### WHAT YOU SHOULD DO
Examine each line in the records below for the word "logic". Report how many lines contain it, and nothing else.

[DATA SUPPLIED]

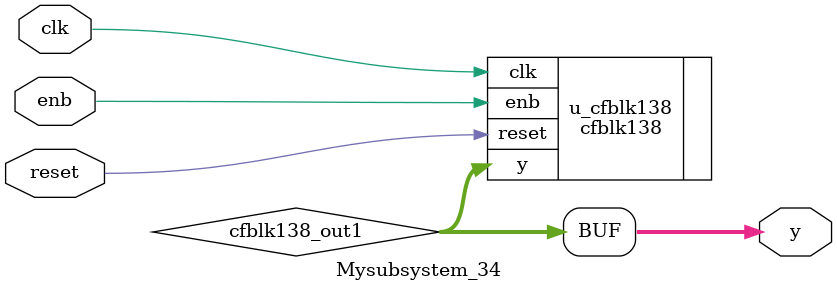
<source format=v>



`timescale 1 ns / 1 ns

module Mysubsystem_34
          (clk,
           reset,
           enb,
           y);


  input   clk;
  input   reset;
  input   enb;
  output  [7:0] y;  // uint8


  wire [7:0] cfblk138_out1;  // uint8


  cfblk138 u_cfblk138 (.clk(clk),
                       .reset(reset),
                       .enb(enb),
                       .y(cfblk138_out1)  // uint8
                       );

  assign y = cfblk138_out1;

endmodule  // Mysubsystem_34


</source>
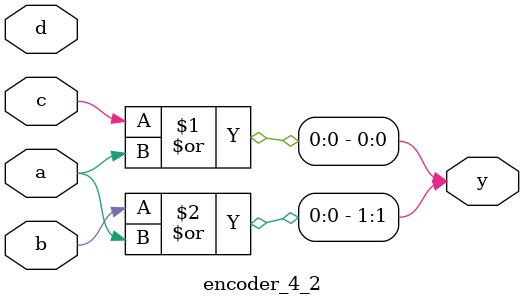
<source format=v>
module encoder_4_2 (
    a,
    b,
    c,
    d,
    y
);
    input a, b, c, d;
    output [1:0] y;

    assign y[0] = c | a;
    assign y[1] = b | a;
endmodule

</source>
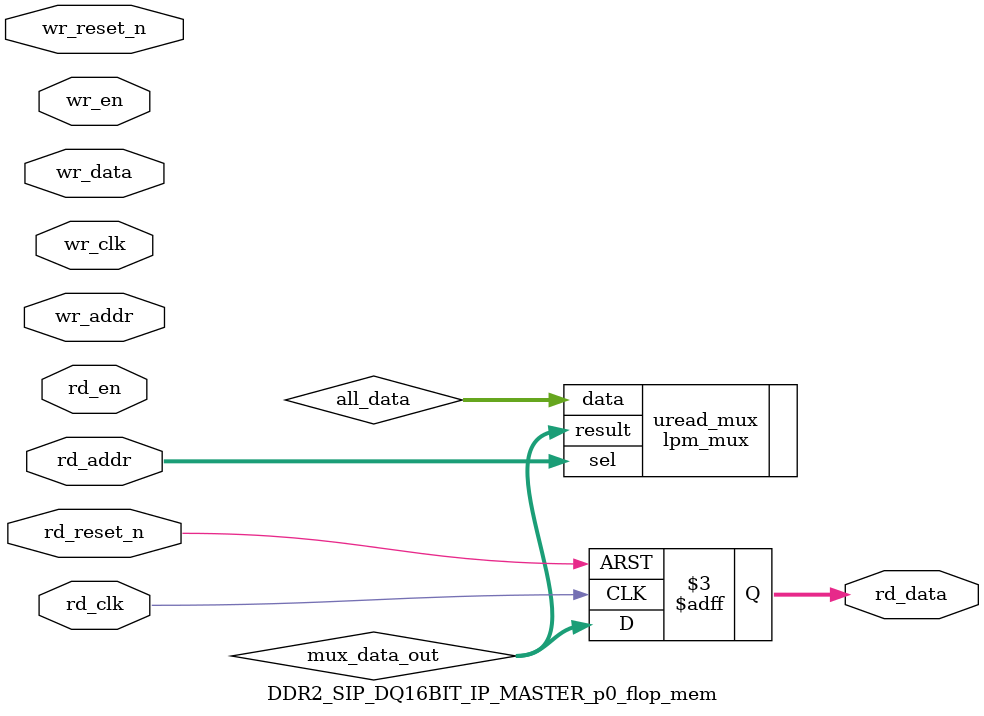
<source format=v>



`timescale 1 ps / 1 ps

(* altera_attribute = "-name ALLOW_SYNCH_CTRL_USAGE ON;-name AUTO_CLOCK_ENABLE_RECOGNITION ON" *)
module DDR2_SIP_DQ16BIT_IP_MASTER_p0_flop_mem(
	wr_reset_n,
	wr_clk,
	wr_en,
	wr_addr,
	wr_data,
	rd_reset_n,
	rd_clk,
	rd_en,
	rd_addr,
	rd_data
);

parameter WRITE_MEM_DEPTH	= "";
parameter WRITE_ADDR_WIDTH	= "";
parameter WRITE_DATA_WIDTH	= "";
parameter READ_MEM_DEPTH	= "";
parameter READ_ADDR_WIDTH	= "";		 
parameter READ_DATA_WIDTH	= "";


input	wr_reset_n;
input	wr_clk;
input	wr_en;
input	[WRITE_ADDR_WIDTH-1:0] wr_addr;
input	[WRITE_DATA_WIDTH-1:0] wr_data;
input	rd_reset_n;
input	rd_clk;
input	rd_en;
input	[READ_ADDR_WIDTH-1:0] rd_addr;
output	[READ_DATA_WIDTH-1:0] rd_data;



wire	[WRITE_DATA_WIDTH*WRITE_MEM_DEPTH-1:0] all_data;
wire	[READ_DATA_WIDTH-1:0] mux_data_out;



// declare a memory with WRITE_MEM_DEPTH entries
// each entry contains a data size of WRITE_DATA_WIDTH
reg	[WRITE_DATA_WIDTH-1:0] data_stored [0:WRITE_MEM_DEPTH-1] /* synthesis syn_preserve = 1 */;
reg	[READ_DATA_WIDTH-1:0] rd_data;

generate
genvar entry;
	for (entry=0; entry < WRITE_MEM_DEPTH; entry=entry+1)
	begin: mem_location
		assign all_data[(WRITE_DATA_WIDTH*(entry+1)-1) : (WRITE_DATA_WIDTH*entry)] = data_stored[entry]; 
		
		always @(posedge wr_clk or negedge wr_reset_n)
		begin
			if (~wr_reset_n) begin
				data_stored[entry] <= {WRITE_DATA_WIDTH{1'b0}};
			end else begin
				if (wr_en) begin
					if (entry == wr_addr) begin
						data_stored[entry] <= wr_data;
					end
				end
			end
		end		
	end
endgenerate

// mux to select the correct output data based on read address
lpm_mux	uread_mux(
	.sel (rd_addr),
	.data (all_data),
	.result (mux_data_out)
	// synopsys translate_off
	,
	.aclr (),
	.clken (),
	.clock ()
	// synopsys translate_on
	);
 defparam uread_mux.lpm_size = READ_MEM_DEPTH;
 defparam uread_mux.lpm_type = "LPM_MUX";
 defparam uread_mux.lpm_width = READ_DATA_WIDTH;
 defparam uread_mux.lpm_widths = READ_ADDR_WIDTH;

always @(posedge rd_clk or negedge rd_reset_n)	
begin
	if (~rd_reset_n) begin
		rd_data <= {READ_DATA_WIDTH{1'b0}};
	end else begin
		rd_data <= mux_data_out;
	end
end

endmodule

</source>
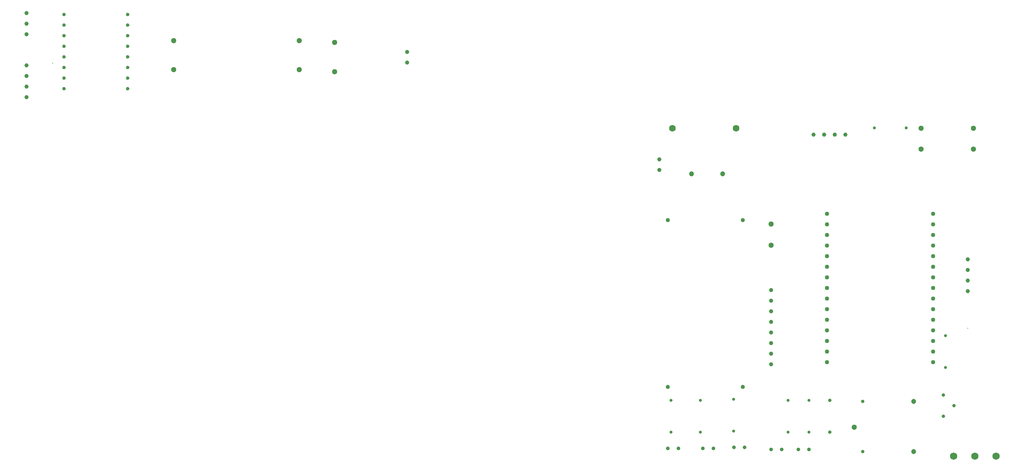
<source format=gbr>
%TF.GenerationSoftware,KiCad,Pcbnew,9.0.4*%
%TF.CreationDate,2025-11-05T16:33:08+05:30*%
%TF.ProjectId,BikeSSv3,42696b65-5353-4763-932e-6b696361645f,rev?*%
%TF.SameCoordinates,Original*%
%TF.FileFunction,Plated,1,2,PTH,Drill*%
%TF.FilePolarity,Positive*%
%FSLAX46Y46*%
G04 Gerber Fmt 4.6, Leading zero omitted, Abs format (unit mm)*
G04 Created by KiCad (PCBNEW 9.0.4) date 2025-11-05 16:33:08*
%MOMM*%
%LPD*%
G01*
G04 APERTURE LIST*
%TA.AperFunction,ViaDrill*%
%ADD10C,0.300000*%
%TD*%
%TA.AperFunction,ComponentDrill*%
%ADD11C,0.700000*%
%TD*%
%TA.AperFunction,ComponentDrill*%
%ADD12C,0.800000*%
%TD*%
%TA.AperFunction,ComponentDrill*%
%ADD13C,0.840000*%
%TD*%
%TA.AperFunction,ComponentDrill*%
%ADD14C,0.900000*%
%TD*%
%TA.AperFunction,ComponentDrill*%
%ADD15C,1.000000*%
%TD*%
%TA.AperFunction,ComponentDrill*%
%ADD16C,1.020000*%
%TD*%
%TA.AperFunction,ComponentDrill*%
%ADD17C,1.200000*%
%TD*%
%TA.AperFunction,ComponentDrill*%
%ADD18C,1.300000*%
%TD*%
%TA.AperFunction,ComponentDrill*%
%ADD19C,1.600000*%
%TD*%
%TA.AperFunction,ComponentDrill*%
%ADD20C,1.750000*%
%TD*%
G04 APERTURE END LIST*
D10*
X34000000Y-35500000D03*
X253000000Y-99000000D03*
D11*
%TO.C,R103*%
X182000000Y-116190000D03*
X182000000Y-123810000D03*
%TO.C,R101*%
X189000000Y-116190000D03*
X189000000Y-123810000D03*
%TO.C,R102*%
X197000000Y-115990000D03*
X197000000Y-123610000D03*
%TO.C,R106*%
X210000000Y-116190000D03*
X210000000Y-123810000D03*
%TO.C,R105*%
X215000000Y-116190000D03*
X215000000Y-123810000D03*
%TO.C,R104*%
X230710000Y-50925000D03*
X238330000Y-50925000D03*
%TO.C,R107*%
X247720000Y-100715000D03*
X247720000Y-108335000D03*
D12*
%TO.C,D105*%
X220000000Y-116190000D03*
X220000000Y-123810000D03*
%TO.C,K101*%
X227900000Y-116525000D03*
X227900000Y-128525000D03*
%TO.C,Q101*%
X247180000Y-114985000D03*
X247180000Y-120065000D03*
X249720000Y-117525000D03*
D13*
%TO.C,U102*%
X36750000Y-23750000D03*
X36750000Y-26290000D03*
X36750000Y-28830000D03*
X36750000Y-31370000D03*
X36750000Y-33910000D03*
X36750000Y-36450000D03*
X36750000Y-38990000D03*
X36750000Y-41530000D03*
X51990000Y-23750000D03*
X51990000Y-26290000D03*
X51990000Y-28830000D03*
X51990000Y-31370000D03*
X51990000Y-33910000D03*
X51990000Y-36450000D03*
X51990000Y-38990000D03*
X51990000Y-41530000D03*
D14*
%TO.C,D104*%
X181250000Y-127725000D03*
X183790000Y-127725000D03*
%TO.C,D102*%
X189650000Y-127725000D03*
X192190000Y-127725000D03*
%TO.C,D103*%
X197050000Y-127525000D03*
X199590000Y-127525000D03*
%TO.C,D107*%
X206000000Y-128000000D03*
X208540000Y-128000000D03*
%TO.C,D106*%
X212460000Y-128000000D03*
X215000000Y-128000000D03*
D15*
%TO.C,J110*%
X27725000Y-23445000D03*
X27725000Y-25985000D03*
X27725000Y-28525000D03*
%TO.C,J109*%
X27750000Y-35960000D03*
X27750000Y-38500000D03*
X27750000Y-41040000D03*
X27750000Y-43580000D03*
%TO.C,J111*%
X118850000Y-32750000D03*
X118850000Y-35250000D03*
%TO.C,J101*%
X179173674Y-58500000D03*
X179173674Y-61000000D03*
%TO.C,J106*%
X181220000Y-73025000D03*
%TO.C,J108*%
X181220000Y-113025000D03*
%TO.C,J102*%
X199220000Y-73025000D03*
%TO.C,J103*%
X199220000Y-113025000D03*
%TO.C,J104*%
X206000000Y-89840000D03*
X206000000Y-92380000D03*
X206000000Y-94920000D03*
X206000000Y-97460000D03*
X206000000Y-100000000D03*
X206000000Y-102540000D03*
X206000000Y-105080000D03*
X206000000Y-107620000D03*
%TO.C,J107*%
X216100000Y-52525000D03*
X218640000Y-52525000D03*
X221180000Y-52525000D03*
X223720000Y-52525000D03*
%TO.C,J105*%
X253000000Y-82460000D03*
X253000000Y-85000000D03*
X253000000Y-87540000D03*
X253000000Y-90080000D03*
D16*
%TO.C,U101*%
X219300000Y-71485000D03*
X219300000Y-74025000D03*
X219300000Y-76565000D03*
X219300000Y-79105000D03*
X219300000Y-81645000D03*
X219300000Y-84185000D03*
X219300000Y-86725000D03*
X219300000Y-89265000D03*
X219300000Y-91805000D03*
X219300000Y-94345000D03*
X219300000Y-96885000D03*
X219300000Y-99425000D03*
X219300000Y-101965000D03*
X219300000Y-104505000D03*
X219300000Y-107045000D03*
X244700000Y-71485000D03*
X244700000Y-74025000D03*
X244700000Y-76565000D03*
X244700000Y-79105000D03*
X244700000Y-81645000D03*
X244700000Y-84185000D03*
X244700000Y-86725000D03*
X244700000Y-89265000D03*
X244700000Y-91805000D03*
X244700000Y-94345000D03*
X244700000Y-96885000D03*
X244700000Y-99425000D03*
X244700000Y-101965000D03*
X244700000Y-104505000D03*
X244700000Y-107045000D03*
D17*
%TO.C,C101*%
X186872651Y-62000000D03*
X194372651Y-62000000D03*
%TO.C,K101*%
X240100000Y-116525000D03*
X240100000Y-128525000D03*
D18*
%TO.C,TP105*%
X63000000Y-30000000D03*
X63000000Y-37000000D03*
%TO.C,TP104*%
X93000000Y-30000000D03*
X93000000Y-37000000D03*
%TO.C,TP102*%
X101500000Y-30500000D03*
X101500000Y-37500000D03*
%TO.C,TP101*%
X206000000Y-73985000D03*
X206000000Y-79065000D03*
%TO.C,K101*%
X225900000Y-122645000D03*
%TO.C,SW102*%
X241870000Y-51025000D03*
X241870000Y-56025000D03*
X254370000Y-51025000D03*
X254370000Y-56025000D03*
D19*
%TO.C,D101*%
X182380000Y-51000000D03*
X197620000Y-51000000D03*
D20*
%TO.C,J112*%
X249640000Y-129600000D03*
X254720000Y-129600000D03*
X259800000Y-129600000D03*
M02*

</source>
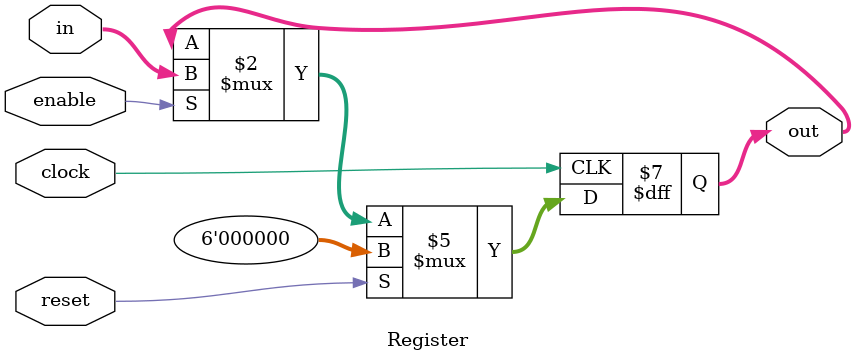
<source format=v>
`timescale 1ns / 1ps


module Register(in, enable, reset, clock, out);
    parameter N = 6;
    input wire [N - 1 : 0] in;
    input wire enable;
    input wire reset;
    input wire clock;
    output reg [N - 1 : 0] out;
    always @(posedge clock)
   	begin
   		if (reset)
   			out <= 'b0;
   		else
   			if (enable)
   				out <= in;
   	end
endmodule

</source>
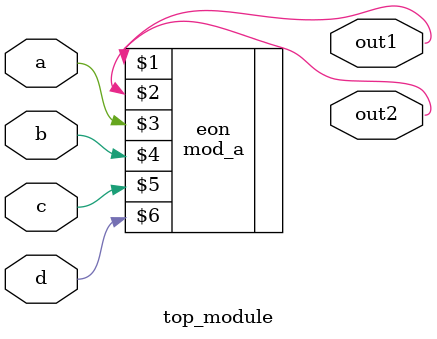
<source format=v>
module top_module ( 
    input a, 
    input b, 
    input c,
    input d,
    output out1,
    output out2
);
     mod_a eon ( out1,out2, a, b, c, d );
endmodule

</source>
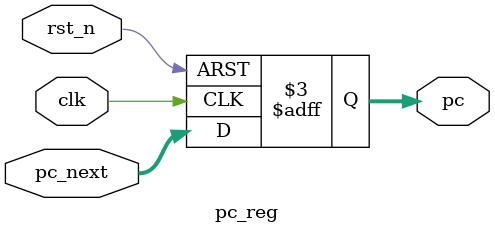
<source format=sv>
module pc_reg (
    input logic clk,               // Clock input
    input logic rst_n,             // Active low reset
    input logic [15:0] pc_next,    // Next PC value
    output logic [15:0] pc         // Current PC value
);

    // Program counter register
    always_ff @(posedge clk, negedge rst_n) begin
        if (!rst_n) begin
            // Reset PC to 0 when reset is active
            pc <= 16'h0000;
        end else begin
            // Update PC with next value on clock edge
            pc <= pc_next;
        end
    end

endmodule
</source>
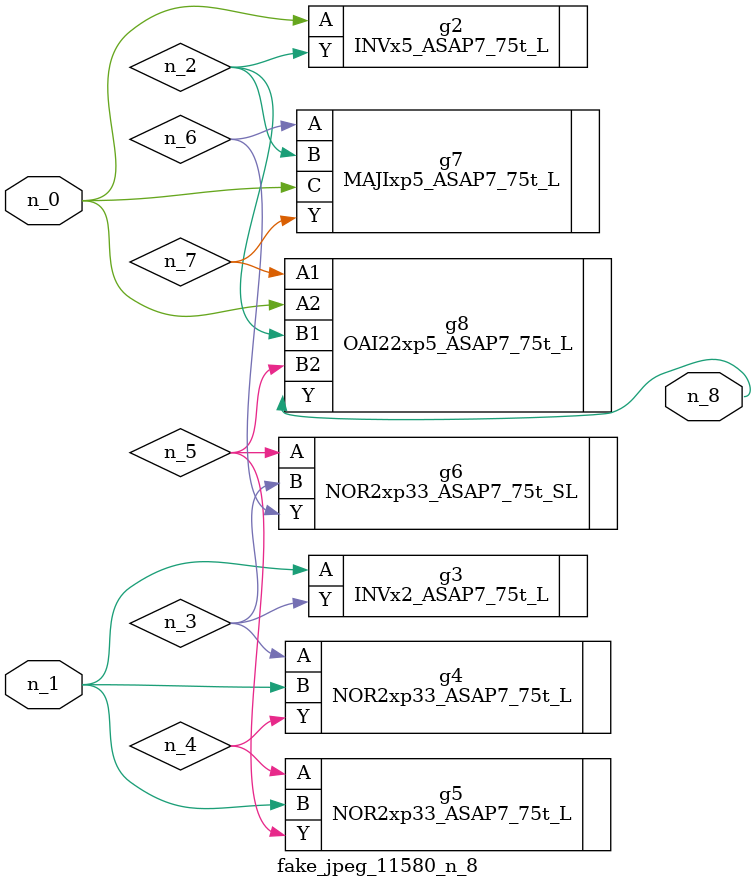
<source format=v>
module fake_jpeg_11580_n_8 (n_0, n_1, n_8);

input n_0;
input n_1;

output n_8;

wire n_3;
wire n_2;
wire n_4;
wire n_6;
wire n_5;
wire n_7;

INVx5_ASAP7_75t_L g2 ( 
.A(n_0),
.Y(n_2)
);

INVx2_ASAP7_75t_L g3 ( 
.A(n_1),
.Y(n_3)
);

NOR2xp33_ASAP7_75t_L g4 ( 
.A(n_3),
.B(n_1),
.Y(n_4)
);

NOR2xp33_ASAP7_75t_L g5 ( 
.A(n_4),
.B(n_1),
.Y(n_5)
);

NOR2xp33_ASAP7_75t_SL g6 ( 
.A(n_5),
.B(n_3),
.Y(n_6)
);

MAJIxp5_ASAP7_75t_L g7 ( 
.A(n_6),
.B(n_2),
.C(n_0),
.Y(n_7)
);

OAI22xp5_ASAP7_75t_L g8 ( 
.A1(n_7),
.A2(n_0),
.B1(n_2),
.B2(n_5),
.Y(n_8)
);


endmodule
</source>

[/DATA SUPPLIED]

### ANSWER BOX
4